Detailed Notes on Real Time Hand Gesture Recognition Project
Overview of Real Time Hand Gesture Recognition
- Team Introduction: Aditi, Gloria, Kunal
- Focus: Exploring, experimenting, debugging for a final project on real-time hand gesture recognition.
- Scope of the Presentation:
- Review original research.
- Discuss dataset utilized.
- Improvements made to the model.
- Results achieved.
- Real world applications and ethical considerations in AI.
Importance of Hand Gesture Recognition
- Significance: Vital tool for enhancing human-computer interaction in various applications:
- Virtual reality navigation
- Surgical robot control
- Sign language interpretation
- Challenges in Accuracy:
- Dynamic Nature of Gestures: Variance in gestures among individuals (e.g., shape, speed, angle).
- Real Time Performance Requirement: Latency issues can disrupt user experience or hinder assistive technologies.
- Environmental Variability: Impact of lighting, background movement, and occlusions on model performance.
The Central Challenge
- Question Addressed: How can we improve accuracy and generalizability of hand gesture recognition models using accessible resources while ensuring efficiency for real-time use?
- Reference Research: Influential paper by NVIDIA (02/2016): "Online Detection and Classification of Dynamic Hand Gestures with Recurrent 3D CNNs."
- Modeling Framework: Two-stage deep learning framework:
- Gesture Detector: Shallow 3D CNN for gesture detection in video streams.
- Gesture Classifier: Deep ResNEXT101 network for gesture classification.
- Key Feature: Early classification allows gesture detection before completion.
Dataset Utilized and Results
- Datasets: Eco Gesture dataset and NVIDIA dynamic hand gesture dataset with thousands of samples.
- Performance Metrics: Model achieved over 90% classification accuracy and reduced inference times.
- Limitations Noted: Extensive computational resources and unavailable full source code.
Implementation Using Keras Image Data Generator
- Baseline Model: Initial setup using IPN hand dataset with over 4,000 labeled gestures (video segments paired with annotations).
- Early Model Limitations: No gesture detection stage or data augmentation; struggled with overfitting and lacked temporal modeling.
- Data Augmentation Strategy: Used Keras Image Data Generator for applying transformations such as:
- Random rotations.
- Brightness variation.
- Horizontal flips.
- Width and height shifts.
Model Improvement via Data Augmentation
- Training Accuracy Results:
- Baseline accuracy: 49%
- After augmentation: 53.4% with validation accuracy growing from 50% to 57.7%.
- Stability Observed: Improved stability in training loss curves indicated better learning without mere memorization of training data.
- Goal Achieved: Addressed overfitting and improved generalization without altering model architecture.
Strengths and Limitations of Data Augmentation
- Strengths:
- Easy implementation, no structural changes needed.

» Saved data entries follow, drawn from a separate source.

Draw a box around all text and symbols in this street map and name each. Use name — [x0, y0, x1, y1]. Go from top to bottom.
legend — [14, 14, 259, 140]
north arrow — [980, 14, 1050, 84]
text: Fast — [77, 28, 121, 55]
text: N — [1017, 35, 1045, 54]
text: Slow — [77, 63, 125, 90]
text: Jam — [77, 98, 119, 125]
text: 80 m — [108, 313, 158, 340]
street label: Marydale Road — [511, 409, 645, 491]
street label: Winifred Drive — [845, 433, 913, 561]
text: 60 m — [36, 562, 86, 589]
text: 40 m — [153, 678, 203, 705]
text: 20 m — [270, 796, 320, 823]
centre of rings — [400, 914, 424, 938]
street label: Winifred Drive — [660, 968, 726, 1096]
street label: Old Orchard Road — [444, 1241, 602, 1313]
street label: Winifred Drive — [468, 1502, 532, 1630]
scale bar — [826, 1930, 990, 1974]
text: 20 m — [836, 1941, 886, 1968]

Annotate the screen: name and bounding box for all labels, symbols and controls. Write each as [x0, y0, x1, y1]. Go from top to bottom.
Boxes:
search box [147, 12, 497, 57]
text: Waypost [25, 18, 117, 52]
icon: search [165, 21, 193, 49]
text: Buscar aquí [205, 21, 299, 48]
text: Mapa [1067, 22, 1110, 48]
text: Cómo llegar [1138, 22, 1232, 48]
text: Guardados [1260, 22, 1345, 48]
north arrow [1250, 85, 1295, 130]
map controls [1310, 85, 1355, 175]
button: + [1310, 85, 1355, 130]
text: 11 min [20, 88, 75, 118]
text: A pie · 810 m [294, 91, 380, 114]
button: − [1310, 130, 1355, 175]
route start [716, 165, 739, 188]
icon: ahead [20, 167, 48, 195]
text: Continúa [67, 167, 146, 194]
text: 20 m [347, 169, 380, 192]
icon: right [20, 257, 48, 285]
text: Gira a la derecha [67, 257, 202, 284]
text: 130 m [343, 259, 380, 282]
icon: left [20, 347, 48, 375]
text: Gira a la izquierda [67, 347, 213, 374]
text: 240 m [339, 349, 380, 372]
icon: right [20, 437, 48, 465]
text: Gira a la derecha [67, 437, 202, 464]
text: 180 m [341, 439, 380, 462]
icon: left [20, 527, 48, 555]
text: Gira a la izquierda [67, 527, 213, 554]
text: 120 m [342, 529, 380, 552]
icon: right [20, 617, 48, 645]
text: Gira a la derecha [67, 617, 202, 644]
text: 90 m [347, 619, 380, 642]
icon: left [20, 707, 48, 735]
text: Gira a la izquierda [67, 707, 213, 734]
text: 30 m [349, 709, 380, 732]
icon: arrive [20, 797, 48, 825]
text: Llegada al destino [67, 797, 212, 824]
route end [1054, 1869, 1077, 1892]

- Enhanced model generalization and reduced overfitting, especially in early training stages.
- Limitations:
- Cannot substitute for complex temporal modeling necessary for capturing motion.
- Accuracy plateaued with excessive augmentation.
Ethical Considerations in Gesture Recognition
- Privacy Concerns: Use of always-on cameras raises surveillance issues.
- Bias Risk: Inadequate diversity in datasets may lead to unequal performance among different users.
- Potential Misuse: Spoofing gestures to trigger unintended actions poses risks.
- Environmental Effects: Real-time processing can increase carbon emissions and device overheating.
Recommendations for Ethical Implementation
- Transparency: Provide users information about gesture tracking.
- Diverse Datasets: Train models on varied data to minimize bias.
- Energy Efficiency: Utilize edge devices for processing.
Project Takeaways
- Technical Insights:
- Smooth setup of CNN and data loader in Google Colab.
- Simple data augmentation implementation yielded significant results improvement.
- Challenges Faced:
- Raw data matching and label formatting required debugging.
- Future Directions:
- Explore full video clips and more advanced architectures (e.g., 3D CNNs, LSTM).
- Work towards real-time systems operational on low-cost devices.
Conclusion
- Project Results:
- Enhanced 2D CNN with data augmentation outperforming baseline model on IPN hand dataset.
- Observed stability in training and reduced overfitting while utilizing lightweight approaches.
- Future Goals:
- Assess capabilities of advanced architectures and optimization techniques for improved gesture recognition solutions.